- **What is expected**:
Please reproduce the HTTP request trigger text word for word, from "Pros / Cons" to "and input validation.".

- **Document text**:
HTTP Request Trigger
HTTP Request Trigger
Use ASP.NET Core to expose endpoints that receive input, enrich with DI-backed services, and invoke SK functions.
When to use
- Interactive APIs, UX callbacks, synchronous responses.
- Low-latency orchestration that may call downstream services via SK plugins/functions.
Minimal API example (C#)
var builder = WebApplication.CreateBuilder(args);
builder.Services.AddHttpClient();
// Register SK and your plugins
// builder.Services.AddSingleton<Kernel>(...);
var app = builder.Build();
app.MapPost("/summarize", async (SummaryRequest req, Kernel kernel) =>
{
var summarize = kernel.CreateFunctionFromPrompt(
"""
Summarize in one sentence:\n{{$input}}
""",
"summarize");
var result = await kernel.InvokeAsync(summarize, new() { ["input"] = req.Text });
return Results.Ok(new { summary = result.ToString() });
});
app.Run();
record SummaryRequest(string Text);
Auth, throttling, and resiliency
- AuthN/Z: JWT bearer, OAuth2, or API keys; prefer
.RequireAuthorization()policies. - Throttling: ASP.NET Core rate limiter middleware; respond with 429 and
Retry-After. - Downstream resiliency:
IHttpClientFactory+ Polly policies; timeouts are mandatory.
Hosting
- Kestrel behind reverse proxy (nginx/IIS) or inside a container.
- Windows: IIS with ASP.NET Core Module. Linux: systemd service or container.
Pros / Cons
- Pros: Simple, scalable, observable; great integration surface.
- Cons: Public exposure increases security surface; ensure DDoS protections and input validation.

- **Dataset extract**:
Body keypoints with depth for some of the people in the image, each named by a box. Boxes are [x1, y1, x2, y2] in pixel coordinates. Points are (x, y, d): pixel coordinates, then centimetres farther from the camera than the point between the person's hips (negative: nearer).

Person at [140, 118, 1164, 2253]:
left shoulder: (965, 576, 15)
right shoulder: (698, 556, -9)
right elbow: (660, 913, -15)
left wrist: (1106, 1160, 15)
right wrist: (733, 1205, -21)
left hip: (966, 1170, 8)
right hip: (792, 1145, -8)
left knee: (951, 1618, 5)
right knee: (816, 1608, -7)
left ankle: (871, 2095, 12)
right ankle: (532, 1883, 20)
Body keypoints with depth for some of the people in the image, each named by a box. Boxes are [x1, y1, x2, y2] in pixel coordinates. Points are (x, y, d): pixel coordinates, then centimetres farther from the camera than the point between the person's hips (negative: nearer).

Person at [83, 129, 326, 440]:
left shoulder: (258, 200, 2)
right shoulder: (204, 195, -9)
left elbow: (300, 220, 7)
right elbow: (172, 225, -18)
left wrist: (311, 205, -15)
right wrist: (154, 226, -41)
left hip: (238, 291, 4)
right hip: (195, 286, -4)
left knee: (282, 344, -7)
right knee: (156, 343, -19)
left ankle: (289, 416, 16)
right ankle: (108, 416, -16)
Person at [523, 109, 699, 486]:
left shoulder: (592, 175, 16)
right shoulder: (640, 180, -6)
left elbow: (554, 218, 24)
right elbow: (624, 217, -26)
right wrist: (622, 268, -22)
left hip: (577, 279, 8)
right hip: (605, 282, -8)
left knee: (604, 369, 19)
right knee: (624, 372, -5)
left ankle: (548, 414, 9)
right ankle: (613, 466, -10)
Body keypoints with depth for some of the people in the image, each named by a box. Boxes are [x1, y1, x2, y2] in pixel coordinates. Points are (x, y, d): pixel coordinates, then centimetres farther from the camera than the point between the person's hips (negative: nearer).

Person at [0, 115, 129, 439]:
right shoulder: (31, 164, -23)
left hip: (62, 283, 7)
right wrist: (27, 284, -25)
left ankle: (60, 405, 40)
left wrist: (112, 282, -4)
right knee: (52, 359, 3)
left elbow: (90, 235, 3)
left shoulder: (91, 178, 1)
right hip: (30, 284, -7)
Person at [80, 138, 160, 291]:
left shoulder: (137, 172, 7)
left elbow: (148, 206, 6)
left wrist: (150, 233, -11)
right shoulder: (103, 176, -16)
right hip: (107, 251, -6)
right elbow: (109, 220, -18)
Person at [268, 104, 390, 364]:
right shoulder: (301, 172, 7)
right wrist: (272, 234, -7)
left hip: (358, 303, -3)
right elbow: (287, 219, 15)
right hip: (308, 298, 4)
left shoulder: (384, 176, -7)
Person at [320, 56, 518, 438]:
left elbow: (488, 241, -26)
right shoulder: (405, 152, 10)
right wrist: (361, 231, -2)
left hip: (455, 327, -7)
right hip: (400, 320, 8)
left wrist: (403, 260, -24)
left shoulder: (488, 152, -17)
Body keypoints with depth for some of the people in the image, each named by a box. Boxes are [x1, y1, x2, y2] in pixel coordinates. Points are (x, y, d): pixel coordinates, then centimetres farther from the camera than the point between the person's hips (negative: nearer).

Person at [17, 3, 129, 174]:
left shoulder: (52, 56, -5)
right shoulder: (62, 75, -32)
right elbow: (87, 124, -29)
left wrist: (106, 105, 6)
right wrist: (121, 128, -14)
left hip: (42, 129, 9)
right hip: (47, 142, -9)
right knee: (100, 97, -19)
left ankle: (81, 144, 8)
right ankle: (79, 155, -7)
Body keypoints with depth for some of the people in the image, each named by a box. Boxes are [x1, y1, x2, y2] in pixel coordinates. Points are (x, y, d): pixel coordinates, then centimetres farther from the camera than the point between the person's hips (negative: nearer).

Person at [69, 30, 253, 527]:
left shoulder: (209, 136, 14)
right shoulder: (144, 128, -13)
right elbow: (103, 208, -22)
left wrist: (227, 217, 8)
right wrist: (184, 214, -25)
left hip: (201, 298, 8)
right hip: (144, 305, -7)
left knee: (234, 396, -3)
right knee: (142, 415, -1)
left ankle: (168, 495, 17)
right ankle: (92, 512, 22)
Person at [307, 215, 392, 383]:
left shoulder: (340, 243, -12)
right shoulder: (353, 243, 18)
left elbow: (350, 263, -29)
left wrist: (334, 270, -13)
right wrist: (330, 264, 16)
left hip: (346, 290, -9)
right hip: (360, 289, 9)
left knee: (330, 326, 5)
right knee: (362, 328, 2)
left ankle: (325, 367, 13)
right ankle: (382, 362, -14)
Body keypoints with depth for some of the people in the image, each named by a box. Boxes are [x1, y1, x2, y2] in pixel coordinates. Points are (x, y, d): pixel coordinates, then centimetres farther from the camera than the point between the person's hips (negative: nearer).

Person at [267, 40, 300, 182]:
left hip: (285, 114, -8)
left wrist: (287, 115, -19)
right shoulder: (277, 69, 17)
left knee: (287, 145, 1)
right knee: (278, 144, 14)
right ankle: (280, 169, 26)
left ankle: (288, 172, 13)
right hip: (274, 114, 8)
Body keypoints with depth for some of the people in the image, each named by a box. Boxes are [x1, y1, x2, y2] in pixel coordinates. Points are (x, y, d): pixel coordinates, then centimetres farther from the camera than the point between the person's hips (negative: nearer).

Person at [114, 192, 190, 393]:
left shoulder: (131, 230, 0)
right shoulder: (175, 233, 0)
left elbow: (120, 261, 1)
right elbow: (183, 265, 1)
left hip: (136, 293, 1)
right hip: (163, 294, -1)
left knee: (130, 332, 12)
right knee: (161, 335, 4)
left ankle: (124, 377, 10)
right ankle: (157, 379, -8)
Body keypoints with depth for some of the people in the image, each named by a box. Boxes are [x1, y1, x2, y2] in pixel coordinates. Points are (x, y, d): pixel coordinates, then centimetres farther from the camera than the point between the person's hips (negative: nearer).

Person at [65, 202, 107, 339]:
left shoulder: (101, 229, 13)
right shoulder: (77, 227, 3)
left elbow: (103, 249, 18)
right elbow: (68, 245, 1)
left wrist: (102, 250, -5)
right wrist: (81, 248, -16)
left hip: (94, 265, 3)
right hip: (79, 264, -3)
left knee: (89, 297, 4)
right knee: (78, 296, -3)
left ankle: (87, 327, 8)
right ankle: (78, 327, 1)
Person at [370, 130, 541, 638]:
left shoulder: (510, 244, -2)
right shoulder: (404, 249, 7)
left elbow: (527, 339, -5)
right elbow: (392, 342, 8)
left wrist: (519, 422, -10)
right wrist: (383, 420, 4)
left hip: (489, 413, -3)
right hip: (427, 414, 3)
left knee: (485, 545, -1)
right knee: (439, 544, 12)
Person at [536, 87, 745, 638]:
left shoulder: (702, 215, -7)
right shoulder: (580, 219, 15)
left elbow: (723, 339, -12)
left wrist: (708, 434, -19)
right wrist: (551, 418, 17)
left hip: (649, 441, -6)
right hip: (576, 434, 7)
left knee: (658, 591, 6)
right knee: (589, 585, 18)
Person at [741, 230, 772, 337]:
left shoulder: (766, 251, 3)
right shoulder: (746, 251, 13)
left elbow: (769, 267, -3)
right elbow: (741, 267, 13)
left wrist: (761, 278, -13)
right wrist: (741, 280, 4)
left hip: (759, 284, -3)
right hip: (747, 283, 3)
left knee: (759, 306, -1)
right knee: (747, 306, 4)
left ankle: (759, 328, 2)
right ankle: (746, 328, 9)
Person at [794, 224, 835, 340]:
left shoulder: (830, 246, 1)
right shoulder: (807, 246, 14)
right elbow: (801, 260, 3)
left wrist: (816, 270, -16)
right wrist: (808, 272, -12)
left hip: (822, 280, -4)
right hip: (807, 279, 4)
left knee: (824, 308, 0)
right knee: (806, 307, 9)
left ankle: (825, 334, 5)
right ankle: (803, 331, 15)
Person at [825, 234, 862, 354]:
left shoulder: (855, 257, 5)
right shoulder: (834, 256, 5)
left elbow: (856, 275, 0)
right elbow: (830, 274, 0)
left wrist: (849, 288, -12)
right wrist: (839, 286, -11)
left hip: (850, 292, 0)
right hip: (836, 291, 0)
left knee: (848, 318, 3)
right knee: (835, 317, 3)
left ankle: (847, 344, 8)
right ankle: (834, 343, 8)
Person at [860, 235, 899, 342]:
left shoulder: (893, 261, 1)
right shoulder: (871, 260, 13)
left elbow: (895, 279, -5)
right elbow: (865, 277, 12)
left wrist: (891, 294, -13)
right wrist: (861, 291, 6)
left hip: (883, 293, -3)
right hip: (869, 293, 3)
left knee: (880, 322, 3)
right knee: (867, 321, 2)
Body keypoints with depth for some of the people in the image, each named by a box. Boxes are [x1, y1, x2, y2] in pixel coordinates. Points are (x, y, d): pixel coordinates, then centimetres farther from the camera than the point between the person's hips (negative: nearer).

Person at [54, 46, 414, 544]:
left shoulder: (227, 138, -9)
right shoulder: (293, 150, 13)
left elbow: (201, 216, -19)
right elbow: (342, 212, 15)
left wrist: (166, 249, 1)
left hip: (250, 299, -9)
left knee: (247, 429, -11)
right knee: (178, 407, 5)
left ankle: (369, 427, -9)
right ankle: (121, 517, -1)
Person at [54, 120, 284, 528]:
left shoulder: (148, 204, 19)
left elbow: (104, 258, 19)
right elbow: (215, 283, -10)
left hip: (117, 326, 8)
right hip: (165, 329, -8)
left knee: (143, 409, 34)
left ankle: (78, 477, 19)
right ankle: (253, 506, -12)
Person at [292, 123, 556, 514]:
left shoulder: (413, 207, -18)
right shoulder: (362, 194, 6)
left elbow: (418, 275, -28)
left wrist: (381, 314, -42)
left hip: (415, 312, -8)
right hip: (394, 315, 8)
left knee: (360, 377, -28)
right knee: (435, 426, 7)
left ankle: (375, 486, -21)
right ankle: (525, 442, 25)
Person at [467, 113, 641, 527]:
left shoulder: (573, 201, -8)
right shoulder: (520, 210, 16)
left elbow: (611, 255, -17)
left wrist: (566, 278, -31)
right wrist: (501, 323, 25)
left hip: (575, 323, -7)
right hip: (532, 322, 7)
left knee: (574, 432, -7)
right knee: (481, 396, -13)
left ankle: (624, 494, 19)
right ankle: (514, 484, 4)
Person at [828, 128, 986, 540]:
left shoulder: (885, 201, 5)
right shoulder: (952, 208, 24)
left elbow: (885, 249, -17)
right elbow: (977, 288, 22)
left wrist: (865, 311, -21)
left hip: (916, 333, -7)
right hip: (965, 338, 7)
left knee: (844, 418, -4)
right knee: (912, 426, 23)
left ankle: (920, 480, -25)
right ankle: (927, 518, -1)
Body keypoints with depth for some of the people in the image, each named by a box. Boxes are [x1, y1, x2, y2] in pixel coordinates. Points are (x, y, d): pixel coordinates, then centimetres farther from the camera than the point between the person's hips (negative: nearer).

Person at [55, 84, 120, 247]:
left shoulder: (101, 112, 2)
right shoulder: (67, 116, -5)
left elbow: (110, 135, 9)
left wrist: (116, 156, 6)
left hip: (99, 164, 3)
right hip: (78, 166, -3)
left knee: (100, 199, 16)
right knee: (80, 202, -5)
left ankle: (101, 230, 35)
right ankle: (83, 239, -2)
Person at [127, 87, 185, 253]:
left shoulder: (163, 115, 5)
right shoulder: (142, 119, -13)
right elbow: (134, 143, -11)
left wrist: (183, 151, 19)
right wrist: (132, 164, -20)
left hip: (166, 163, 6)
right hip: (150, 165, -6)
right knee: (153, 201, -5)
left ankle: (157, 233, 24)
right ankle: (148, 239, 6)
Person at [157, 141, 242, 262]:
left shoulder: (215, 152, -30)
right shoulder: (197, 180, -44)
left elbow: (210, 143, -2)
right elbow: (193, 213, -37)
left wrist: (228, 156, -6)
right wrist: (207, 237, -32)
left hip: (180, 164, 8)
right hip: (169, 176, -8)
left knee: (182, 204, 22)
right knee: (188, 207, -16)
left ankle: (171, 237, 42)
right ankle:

- **Solution to this task**:
Pros / Cons
- Pros: Simple, scalable, observable; great integration surface.
- Cons: Public exposure increases security surface; ensure DDoS protections and input validation.